Barely any of it matters now that the team is one win away from capturing its sixth Lombardi Trophy of the millennium.
“I think when you go through a whole year with other people trying to experience the same thing, which we are, we’re all trying to win games and contribute and help the team,” Belichick said on Thursday. “You form a bond with individuals and collectively as a group. We achieved a very successful moment the other night. I think everybody felt it.”
Tensions, if they were ever as bad as they were made out to be, have ceased in Foxboro. Really, they ceased months ago, during a regular season in which anything negative pertaining to the Patriots was a direct result of troubles on the field itself.
New England went 8-0 at home, but just 3-5 on the road – only the third time under Belichick’s stewardship that happened, joining his first team in 2000 and the ignominious 2009 group. All of five of its losses were to teams that missed the playoffs and finished a combined 36-43-1.
“Each week’s different and you have a clean slate each week and you’ve just got to focus on that week,” Kyle Van Noy said of the ups and downs. “I think our team’s done a really good job of putting the last week behind us and moving onto and focusing on that week that’s ahead.
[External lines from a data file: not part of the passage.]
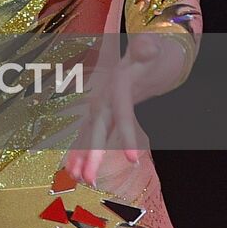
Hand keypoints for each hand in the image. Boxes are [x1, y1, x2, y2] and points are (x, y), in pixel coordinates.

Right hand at [62, 34, 180, 185]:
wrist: (143, 51)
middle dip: (91, 154)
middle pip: (96, 129)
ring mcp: (99, 106)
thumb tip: (146, 46)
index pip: (122, 113)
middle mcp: (103, 97)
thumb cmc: (151, 51)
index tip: (134, 159)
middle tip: (89, 179)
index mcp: (117, 84)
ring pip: (87, 135)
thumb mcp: (153, 47)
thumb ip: (147, 47)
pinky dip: (80, 152)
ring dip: (81, 157)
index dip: (126, 135)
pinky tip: (74, 171)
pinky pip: (87, 135)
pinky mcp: (101, 114)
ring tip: (79, 180)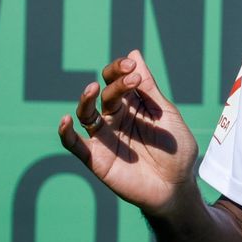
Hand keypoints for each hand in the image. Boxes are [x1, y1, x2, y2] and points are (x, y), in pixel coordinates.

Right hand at [57, 49, 198, 218]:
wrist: (176, 187)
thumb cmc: (176, 151)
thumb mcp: (165, 115)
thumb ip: (148, 89)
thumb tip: (133, 54)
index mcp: (133, 105)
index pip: (119, 80)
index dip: (121, 70)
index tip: (132, 66)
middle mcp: (115, 118)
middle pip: (106, 94)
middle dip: (116, 83)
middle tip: (131, 77)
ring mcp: (104, 137)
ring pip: (86, 114)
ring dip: (86, 100)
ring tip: (92, 89)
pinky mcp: (96, 158)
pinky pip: (75, 145)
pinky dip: (66, 133)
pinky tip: (65, 121)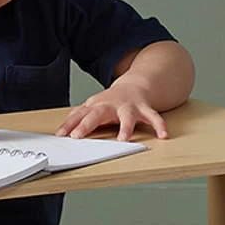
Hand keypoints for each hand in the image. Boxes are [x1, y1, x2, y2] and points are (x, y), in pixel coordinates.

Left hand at [54, 80, 168, 140]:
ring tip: (124, 139)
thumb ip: (78, 117)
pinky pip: (154, 118)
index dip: (70, 124)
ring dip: (125, 127)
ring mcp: (129, 107)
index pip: (80, 115)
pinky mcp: (144, 109)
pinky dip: (160, 126)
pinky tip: (164, 136)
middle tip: (77, 136)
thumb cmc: (110, 101)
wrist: (135, 85)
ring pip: (127, 117)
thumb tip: (60, 131)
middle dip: (87, 124)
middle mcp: (112, 105)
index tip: (61, 134)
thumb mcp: (92, 106)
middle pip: (98, 114)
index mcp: (97, 105)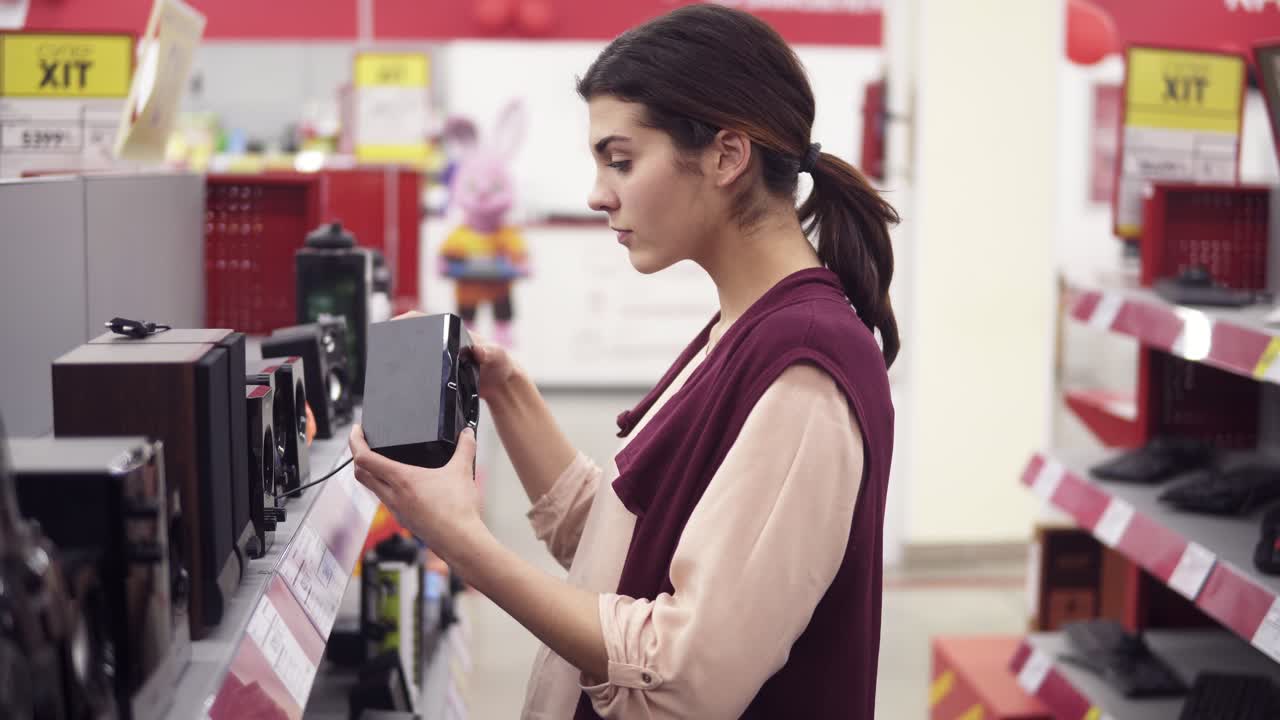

You learn from those mistakes whether they’re good or bad and you try to fix those and keep trying to get better and better, and this team’s done a really good job of it.”
The Patriots reeled off six straight wins after an ugly 1-2 start featured the team’s first back-to-back losses of double digits since 2002, only to suffer a humiliating defeat and the hand of Mike Vrabel’s Tennessee Titans prior to the bye week.
Back-to-back wins over the hapless New York Jets and fraudulent Minnesota Vikings followed, but the road woes persisted after a walk-off loss to the Miami Dolphins and a setback to the Pittsburgh Steelers in which the offense mustered just 10 points.
New England closed out the regular season with blowout wins over the Buffalo Bills and Jets, but who cared? That was still a formality.
Maybe for the first time in the Brady-Belichick era, the first true signature win for the Patriots came in the postseason: a 41-28 undressing of the Los Angeles Chargers that wasn’t even that close.
“Everyone thinks we suck and can’t win games,” Brady famously said in his postgame interview.
The infighting long since subsided, New England’s first road playoff win in 12 years in last weekend’s AFC Championship Game is the clearest sign yet that, for no less than the zillionth time, rumors of the Patriots demise have been greatly, greatly exaggerated.
“The story of every season is a little bit different,” said Matthew Slater, the third-longest tenured member of the Patriots after Brady and Stephen Gostkowkski. “The makeup of every team is a little bit different. You hear me talk about it quite frequently – I think the brotherhood in that locker room is always a common thread to those stories. The relationships that we share, the belief that we have in one another, the time that we’ve invested in one another, I think that’s a big part of what happens on gameday in those tough moments."
“So, this year, yeah, we faced a little adversity, the story was a little bit different, we weren’t expected to do some of the things that we’ve done thus far, but our belief never changed. We never doubted one another and here we are,” Slater added.
The collective health of New England’s roster hasn’t hurt the cause either, given that not a single player appeared on its first injury report of Super Bowl week.
Declaring the Patriots dead is a perilous exercise, a proclamation that should never be made in a given season until the team actually loses a playoff game.
Even then, one loss has never defined the franchise. If last year’s Super Bowl loss taught us anything, it’s that the relevance of the Patriots will never subside so long as Brady mans the field and Belichick mans the sideline in New England.